Opinion: New norm of democracy facing test in Kashmir

Changes in the constitution effected on August 5 2019 have made it clear to Kashmiris that the days of parallel symbols of sovereignty are over.

Many might not have thought of it but the fact remains that Kashmir will determine the parameters that will define many critical elements of the Indian democracy. Kashmir sends three members to Lok Sabha, and the number is the same as it was years ago or as latest as in 2019. The dimensions, however, have changed.

BJP, the party that has driven the national narrative of complete integration of Jammu and  Kashmir with India with its momentous act of doing away with Article 370 on August 5, 2019, telling the nation and Kashmiris, in particular, that their destiny is linked to India forever.
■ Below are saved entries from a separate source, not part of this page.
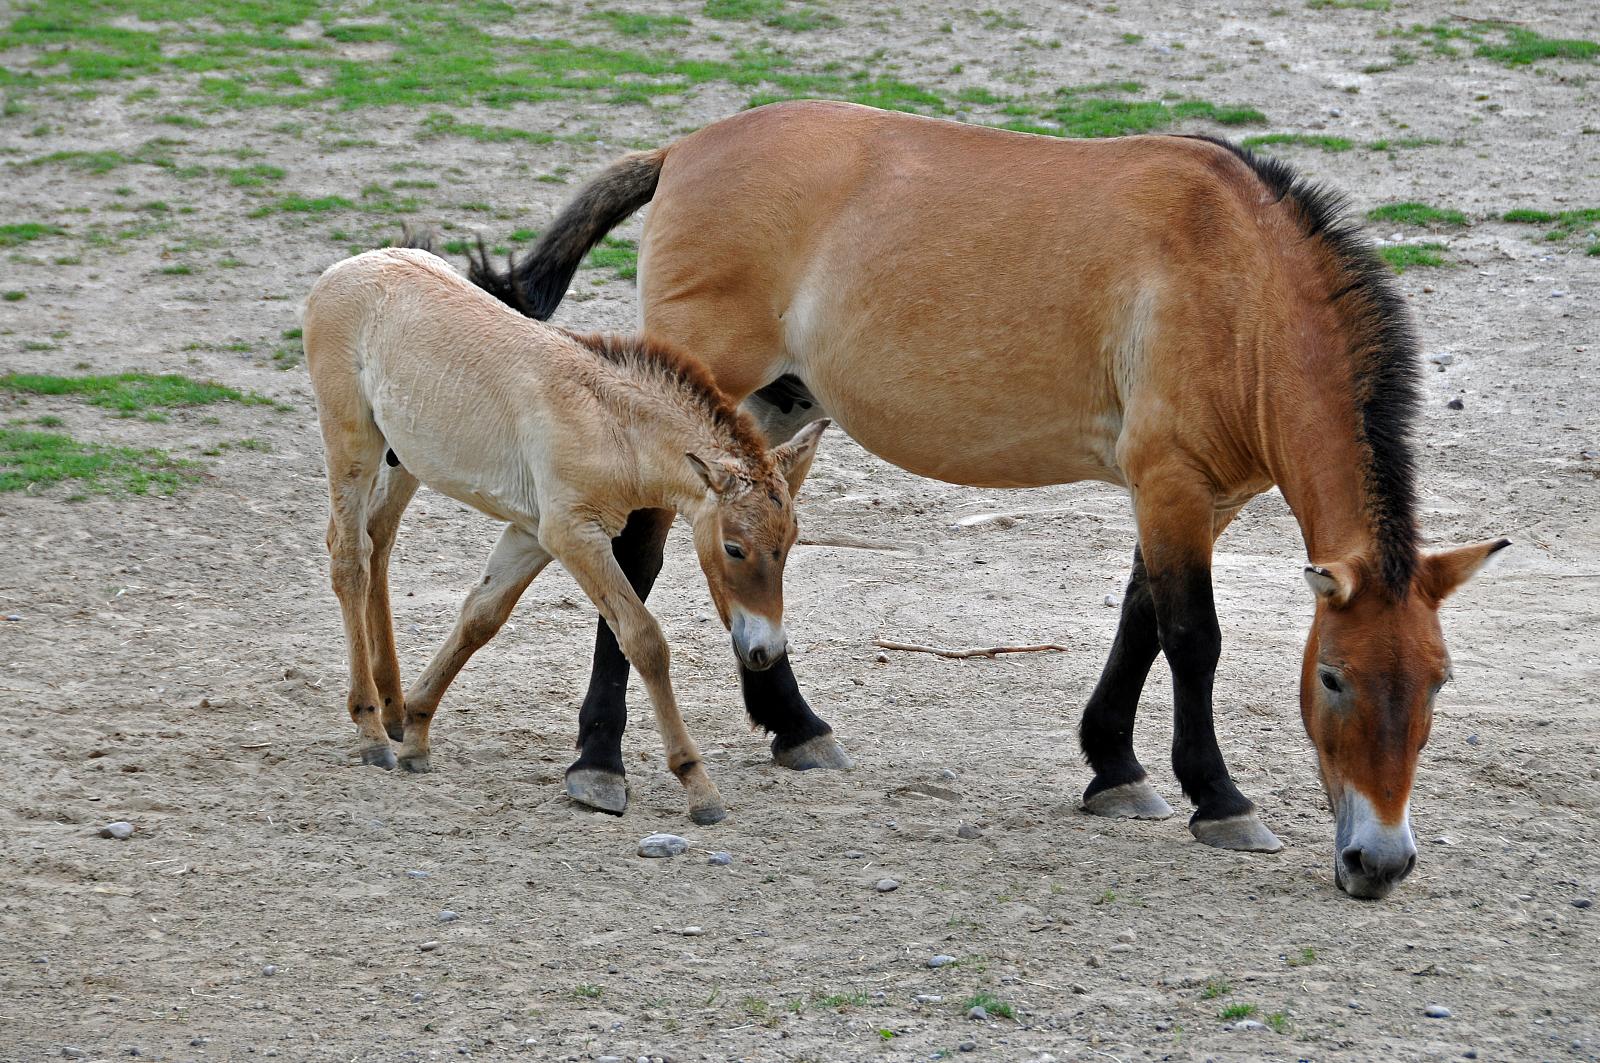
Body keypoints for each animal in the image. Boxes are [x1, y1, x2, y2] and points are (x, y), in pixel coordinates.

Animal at [467, 97, 1504, 896]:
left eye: (1438, 681)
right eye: (1333, 677)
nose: (1380, 861)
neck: (1236, 280)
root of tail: (683, 150)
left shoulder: (1199, 499)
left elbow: (1139, 618)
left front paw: (1114, 768)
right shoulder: (1170, 482)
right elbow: (1191, 636)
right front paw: (1219, 798)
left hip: (763, 409)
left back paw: (797, 727)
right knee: (636, 555)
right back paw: (598, 761)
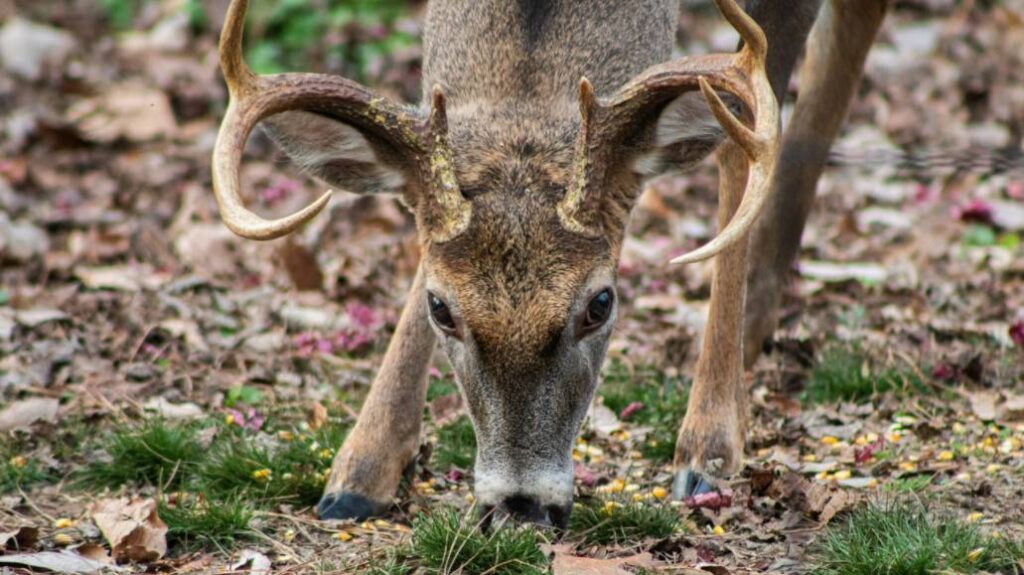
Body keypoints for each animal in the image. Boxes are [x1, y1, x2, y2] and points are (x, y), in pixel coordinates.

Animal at [207, 0, 888, 527]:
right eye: (440, 307)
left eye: (600, 304)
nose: (521, 506)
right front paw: (358, 470)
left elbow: (743, 135)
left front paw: (708, 449)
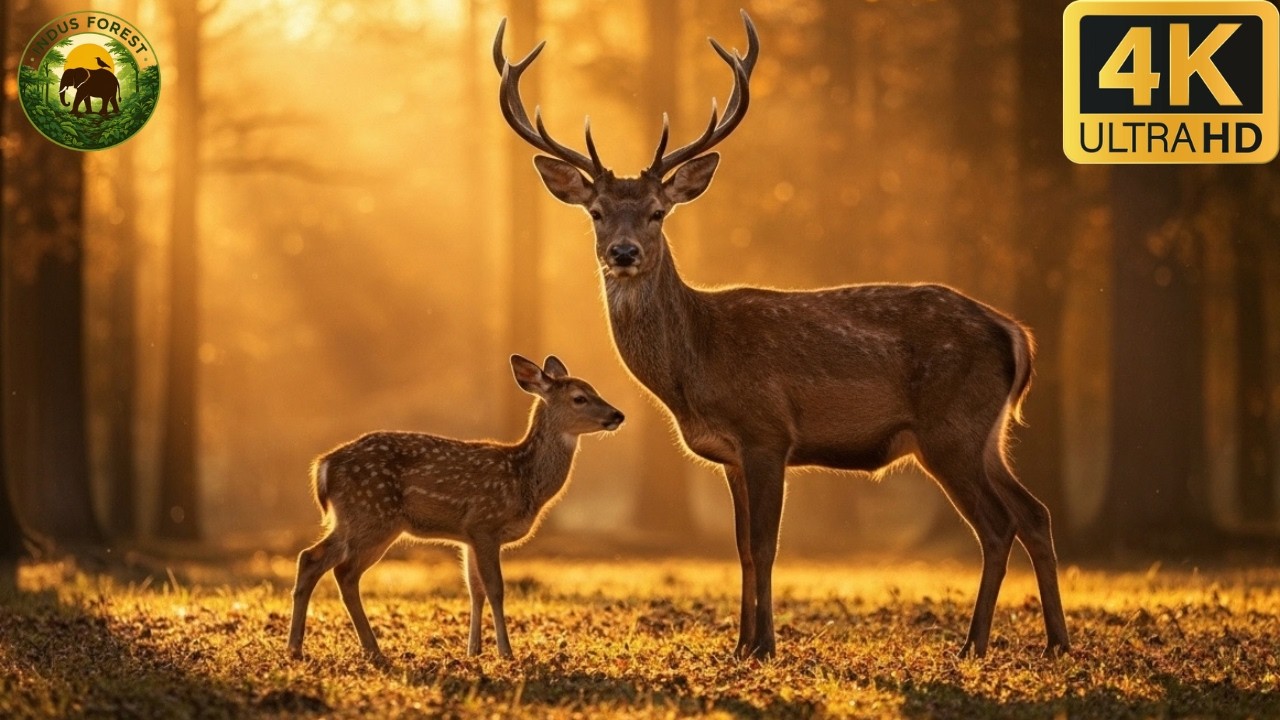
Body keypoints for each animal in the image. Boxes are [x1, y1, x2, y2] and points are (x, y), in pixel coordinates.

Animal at [287, 355, 625, 661]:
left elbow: (474, 589)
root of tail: (324, 466)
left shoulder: (468, 536)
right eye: (579, 397)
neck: (524, 479)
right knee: (344, 571)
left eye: (593, 389)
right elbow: (495, 588)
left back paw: (296, 648)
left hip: (352, 519)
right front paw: (506, 652)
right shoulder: (485, 523)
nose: (618, 414)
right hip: (373, 515)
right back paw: (372, 650)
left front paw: (473, 651)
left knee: (310, 558)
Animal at [492, 11, 1070, 661]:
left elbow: (766, 545)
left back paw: (974, 643)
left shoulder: (768, 433)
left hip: (952, 429)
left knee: (998, 525)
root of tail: (1015, 334)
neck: (696, 367)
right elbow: (742, 547)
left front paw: (765, 644)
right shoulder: (729, 454)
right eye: (596, 212)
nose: (623, 253)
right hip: (986, 435)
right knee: (1035, 513)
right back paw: (1055, 641)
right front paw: (742, 644)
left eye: (657, 213)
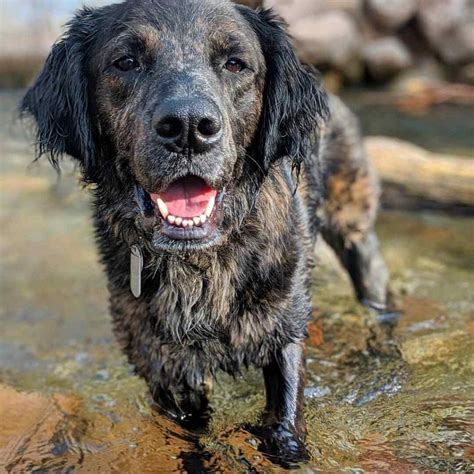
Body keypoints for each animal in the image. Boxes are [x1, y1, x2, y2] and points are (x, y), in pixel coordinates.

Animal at [22, 0, 390, 462]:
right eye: (126, 62)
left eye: (235, 63)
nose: (188, 127)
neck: (201, 266)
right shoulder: (163, 366)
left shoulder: (284, 326)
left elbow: (285, 419)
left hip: (353, 223)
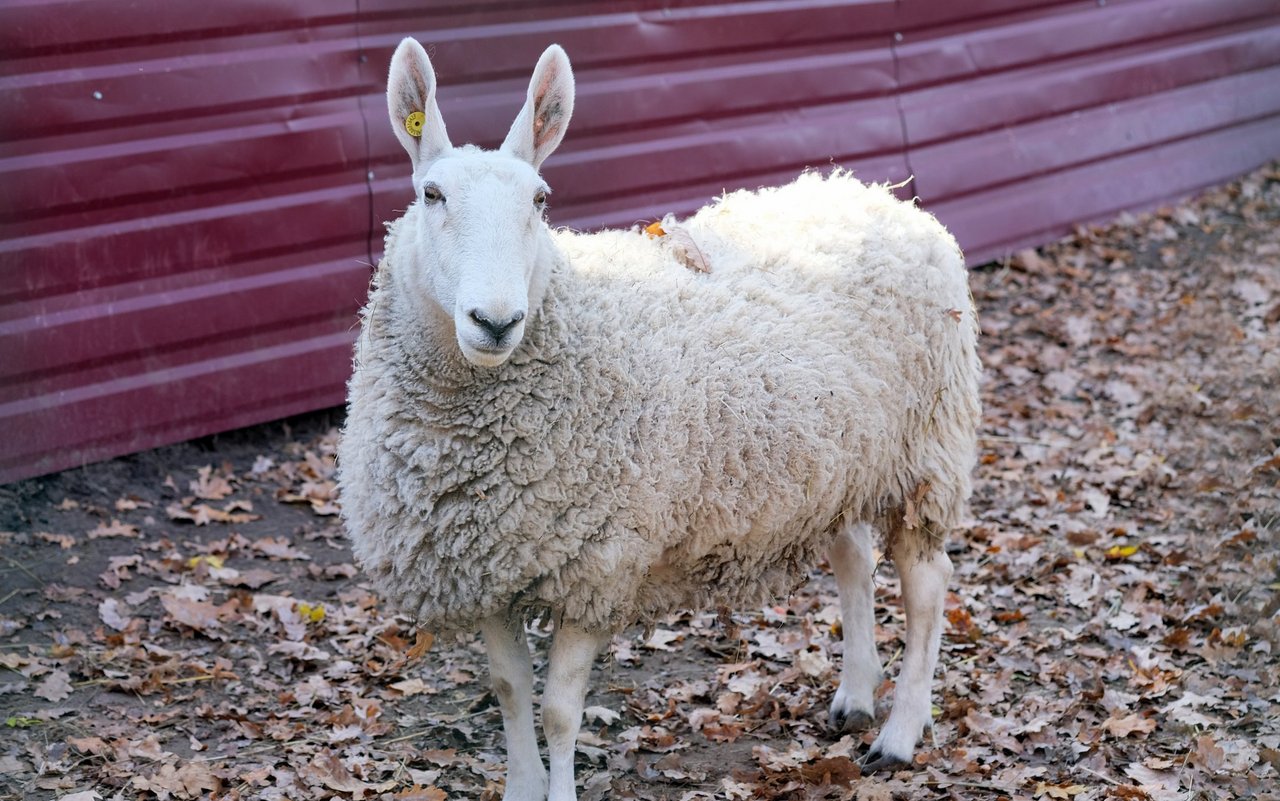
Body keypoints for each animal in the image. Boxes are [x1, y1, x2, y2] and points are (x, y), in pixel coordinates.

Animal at [337, 40, 977, 798]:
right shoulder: (487, 565)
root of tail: (876, 193)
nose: (495, 321)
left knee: (927, 586)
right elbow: (510, 691)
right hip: (834, 455)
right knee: (853, 556)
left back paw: (900, 732)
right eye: (430, 195)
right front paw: (521, 784)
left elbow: (558, 711)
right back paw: (853, 695)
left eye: (540, 201)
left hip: (926, 448)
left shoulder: (599, 565)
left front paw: (558, 789)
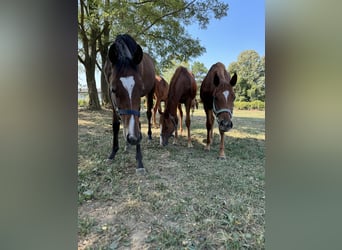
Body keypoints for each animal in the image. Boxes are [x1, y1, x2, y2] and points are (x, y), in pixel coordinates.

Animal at [103, 34, 156, 173]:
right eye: (114, 89)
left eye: (140, 88)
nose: (133, 138)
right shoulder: (111, 97)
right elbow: (116, 125)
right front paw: (112, 153)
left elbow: (138, 122)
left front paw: (139, 162)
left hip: (150, 93)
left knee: (149, 114)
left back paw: (148, 136)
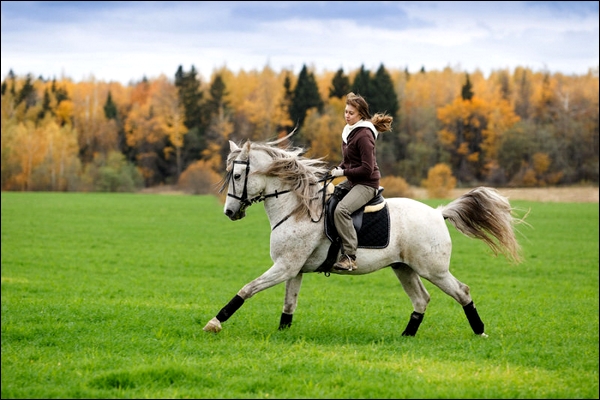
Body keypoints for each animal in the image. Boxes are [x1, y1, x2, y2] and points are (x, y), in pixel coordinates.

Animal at [204, 138, 524, 338]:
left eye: (236, 176)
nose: (230, 212)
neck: (298, 209)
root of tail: (438, 212)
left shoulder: (284, 267)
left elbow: (247, 289)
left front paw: (215, 322)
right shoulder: (294, 269)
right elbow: (288, 305)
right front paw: (282, 333)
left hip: (433, 269)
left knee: (463, 292)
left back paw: (480, 331)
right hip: (404, 268)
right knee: (422, 300)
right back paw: (406, 336)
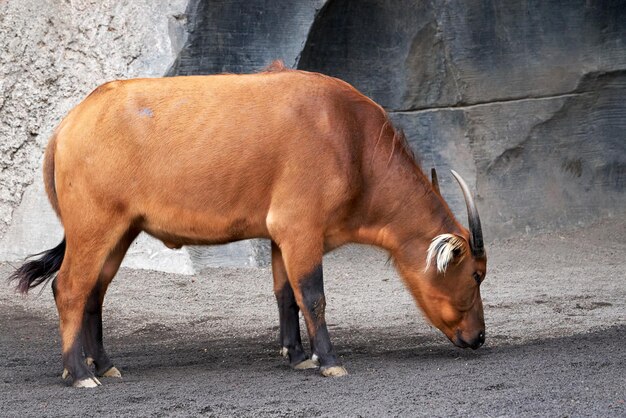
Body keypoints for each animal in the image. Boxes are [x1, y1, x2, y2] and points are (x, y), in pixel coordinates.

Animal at [11, 62, 488, 388]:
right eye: (477, 275)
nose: (480, 337)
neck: (351, 138)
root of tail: (69, 124)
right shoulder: (301, 230)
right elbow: (313, 296)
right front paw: (329, 361)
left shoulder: (281, 236)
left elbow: (285, 295)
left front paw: (297, 355)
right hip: (95, 227)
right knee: (69, 288)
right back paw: (78, 373)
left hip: (121, 231)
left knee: (93, 293)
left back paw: (105, 365)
There is no other option, and nurturing of any such thought would be nipped in bud.  Severe action has been taken against all those who had been associated with secessionists, militants, and also those who were inclined toward the idea of separatism.

The changes in the constitution effected on August 5 2019 have made it clear to Kashmiris that the days of parallel symbols of sovereignty – flag and constitution, are over

MS Education Academy

The abrogation of Article 370 led to a three-pronged strategy :  (a) to control and decimate terrorism and its ecosystem with all the ruthlessness as the security forces and the system could use, (b) obliterate Pakistan from the thinking of Kashmiris not just for the reason that the neighbouring country deserved to be punished for the export of terrorism, also because it was a symbol of Islamic ideology that kept the hope of the Ummah unity alive, to put it straight, the hopes of Kashmir ever becoming Islamic Republic on its own or at the behest of Pakistan, and (c)  to bring infrastructural development to doorsteps.  The party has reaped political dividends in many parts of the country, where Kashmir’s terrorism and anti-India actions, narratives and the cult of secessionism were seen as extensions of Pakistan. In the Indian mind, as it is Pakistani mind too, history has been unfair to them. There is a special hostility because Pakistan took away with it a part of the country and population, which undermined the idea of vast India, or as the right-wing groups call “Akhand Bharat”. Despite the 1971 act of splitting Pakistan into two – with East Pakistan becoming Bangladesh, separating itself completely from Western Pakistan, there is no real sense of complete victory. The brightness of the Indian victory in 1971, the sight of over 90,000 Pakistani soldiers surrendering to the Indian army, are being superimposed by the surgical strikes of 2016 and 2019 that India conducted inside Pakistan and Pakistan occupied Jammu and Kashmir, in retaliation to September 18, 2016 Uri attack, and February 14, 2019 Pulwama terror attack. BJP has captured mood of the nation by these acts. Both these acts were related to Kashmir.

Kashmir has always figured high on BJP  agenda since its days of Jan Sangh. Now it has accomplished what it deemed not only as a barrier between the political and sovereign landscape of the country but also the discourse of “New Kashmir” of Prime Minister Narendra Modi’s vision. It played out the success of the panchayat elections as a means that took the democracy to grassroots. It is also keen on forming a government on its own in J&K after the Assembly elections, which the party leadership has promised will be held before the September-end this year, complying with the Supreme Court direction of December 11, 2023. But it took leave from the contest of Lok Sabha polls in Kashmir as it has not fielded any candidate on the three seats of the Valley. In essence, it is supporting Altaf Bukhari’s Apni Party contesting two seats of Srinagar and Anantnag. Apni Party is supporting Sajad Gani Lone in north Kashmir’s Baramulla constituency. Bukhari’s party has committed and executed its support to the BJP in the Jammu region, where it is not contesting. This informal alliance, having all the voices and shape of formal alliance, got shaped because of the convergence of their respective narratives on the political platform- rejecting the parties of past, and establishing an irrevocable theme of Jammu and Kashmir for India and India for Kashmir as the forces of peace and one nation, one constitution.

Will this strategy of outsourcing define new democratic norms in Kashmir? Time will tell not on June 4 when the general elections will be out, but after that how the convergence plays out after the winner is declared in less than five weeks from now.